Quand ? – Les 2ème et 4ème vendredis du mois de 17 h à 19 h du 27 octobre 2017 au 13 avril 2018.

Où ? – EHESS – salle 11, 105 Boulevard Raspail à Paris. La séance du 27 octobre se déroulera en salle 9.

En savoir plus : ehess.fr 


« En 2009, une innovation monétaire d’ampleur a vu le jour sous les traits du Bitcoin, qui, des dires même de « son créateur », répondait à la crise financière de 2007. Cette contestation monétaire prétendait offrir, via un réseau pair-à-pair et des protocoles cryptographiques, un système monétaire et de paiement décentralisé s’abstrayant le plus possible des sceaux et signatures de tiers crédibles.

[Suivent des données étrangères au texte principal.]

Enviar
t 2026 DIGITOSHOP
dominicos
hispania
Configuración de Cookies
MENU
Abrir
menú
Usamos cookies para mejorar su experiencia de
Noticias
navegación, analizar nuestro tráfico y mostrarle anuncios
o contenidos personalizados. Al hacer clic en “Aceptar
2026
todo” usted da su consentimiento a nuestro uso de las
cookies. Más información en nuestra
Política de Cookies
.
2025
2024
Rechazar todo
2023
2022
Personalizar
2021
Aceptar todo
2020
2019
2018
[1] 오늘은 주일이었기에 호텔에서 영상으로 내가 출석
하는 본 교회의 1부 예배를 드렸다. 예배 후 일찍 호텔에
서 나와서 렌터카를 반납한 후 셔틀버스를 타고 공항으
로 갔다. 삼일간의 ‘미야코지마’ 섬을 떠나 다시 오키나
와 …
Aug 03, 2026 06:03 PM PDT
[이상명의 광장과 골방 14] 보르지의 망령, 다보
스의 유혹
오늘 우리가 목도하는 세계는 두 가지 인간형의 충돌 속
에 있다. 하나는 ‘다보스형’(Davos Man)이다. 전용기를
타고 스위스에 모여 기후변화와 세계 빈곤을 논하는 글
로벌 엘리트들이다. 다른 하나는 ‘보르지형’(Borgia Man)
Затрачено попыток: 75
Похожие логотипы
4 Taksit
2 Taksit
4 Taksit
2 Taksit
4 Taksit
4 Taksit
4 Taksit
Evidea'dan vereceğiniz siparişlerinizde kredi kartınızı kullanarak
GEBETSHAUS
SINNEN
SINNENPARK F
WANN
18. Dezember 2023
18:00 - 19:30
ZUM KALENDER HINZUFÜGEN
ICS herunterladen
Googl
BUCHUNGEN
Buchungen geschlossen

Dans son sillage et suivant ses caractéristiques open source, une grande diversité de cryptomonnaies (altcoins), reposant sur des architectures à registre distribué (DLT ou « Blockchain ») plus ou moins spécifiques, ont émergé. De fait, l’histoire monétaire ne fut jamais avare d’innovations dans les formes monétaires comme dans leurs usages. Depuis une trentaine d’années et dans un mouvement analogue, les monnaies locales, sociales et complémentaires connaissent un dynamisme important et ce, qu’elles soient pérennes au sein d’économies stabilisées ou la réponse à des situations de crise bien identifiées. Elles prennent place à côté des systèmes traditionnels de paiement et de règlement hiérarchisés, qu’elles veulent concurrencer ou compléter. De tels systèmes monétaires et les communautés qui les portent, en revendiquant plus ou moins radicalement des velléités de réappropriation monétaire, en questionnent la gouvernance.

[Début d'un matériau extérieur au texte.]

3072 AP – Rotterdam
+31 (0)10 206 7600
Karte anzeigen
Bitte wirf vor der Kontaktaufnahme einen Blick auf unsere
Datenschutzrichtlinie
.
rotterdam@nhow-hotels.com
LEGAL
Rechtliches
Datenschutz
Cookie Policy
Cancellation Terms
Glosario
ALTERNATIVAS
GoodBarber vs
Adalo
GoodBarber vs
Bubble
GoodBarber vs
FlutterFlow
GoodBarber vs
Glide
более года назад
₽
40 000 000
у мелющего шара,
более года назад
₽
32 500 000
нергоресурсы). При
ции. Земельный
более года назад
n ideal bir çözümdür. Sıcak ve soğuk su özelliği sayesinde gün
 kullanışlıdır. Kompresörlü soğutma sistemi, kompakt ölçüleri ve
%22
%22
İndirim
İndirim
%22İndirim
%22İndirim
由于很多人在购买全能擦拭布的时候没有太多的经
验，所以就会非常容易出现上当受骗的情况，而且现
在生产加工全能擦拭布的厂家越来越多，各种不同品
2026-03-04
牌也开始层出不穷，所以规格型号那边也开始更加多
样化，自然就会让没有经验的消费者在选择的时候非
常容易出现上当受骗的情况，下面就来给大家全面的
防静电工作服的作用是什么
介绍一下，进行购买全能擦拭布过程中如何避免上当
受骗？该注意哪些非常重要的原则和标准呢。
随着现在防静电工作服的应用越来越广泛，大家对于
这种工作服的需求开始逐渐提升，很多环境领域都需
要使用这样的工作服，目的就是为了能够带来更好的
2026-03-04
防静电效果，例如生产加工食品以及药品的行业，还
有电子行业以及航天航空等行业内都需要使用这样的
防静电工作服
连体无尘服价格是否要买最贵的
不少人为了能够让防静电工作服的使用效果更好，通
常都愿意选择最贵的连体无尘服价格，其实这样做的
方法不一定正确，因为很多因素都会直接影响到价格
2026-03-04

Aussi, l’existence de ces différents types de monnaies parallèles interroge la nature de la monnaie et ne peut en laisser indemne les représentations dominantes. Ces monnaies soulignent que la structuration de l’espace monétaire est le fait d’une diversité d’instruments, de dispositifs institutionnels et techniques, d’agents et de représentations. Dans leurs usages – instituant des cloisonnements, ou décloisonnements, entre les personnes, les biens, les services et les territoires – l’argent et son pendant pratique qu’est la monnaie sont des institutions : des structures matérielles et des parties prenantes définies, régies, et gouvernées par un ensemble de règles.

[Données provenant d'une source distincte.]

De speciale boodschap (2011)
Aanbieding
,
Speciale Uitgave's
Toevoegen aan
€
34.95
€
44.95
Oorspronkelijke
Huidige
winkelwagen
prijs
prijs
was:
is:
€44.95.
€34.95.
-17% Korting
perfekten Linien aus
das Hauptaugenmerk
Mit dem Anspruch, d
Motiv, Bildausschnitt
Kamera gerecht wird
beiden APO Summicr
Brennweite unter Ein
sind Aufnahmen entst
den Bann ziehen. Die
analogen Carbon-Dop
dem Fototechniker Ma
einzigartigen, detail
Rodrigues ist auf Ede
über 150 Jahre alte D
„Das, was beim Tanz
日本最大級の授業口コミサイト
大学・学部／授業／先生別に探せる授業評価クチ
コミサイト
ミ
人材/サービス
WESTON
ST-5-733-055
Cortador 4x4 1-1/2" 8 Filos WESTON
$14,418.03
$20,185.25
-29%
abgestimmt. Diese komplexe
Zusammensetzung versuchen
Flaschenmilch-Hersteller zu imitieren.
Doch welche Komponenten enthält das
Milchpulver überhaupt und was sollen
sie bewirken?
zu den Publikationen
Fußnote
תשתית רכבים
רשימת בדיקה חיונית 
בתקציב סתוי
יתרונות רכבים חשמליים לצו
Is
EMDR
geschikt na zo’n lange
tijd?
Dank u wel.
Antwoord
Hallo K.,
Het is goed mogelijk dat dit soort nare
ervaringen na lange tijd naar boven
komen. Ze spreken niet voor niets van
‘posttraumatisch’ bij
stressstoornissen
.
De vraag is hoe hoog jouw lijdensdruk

L’hétérogénéité que les monnaies parallèles impliquent et qu’elles revendiquent, contraste avec les caractéristiques d’unicité et d’exclusivité monétaire aujourd’hui axiomatisées tant en théorie qu’en pratique. L’émergence et le développement de monnaies parallèles lors de turbulences ou de crises économiques, sociales et politiques, en réaction à celles-ci et y prenant part, révèlent ainsi crûment les enjeux et conflits qui traversent toujours un espace monétaire et sa communauté de paiement. Ces monnaies sont l’expression pratique d’une tension en valeur, en confiance et en souveraineté qu’implique la coexistence de systèmes de paiement et de règlement différents, mettant aux prises des agents, des groupes et des sphères axiologiques disparates.

Ce séminaire cherchera à comprendre comment les économies monétaires contemporaines articulent la multiplicité et la diversité des instruments monétaires, des systèmes de paiement et des groupes monétaires à un espace de règlement unifié formant une communauté de paiement homogène. »

 


[1] Centre de recherches de l’École des hautes études en sciences sociales. Le CEMI s’intéresse aux économies en transition, « mais aussi la dimension spatiale et territoriale des processus de développement et les apports de ces deux axes d’études à un renouvellement du paradigme institutionnaliste et systémique dans la théorie économique. »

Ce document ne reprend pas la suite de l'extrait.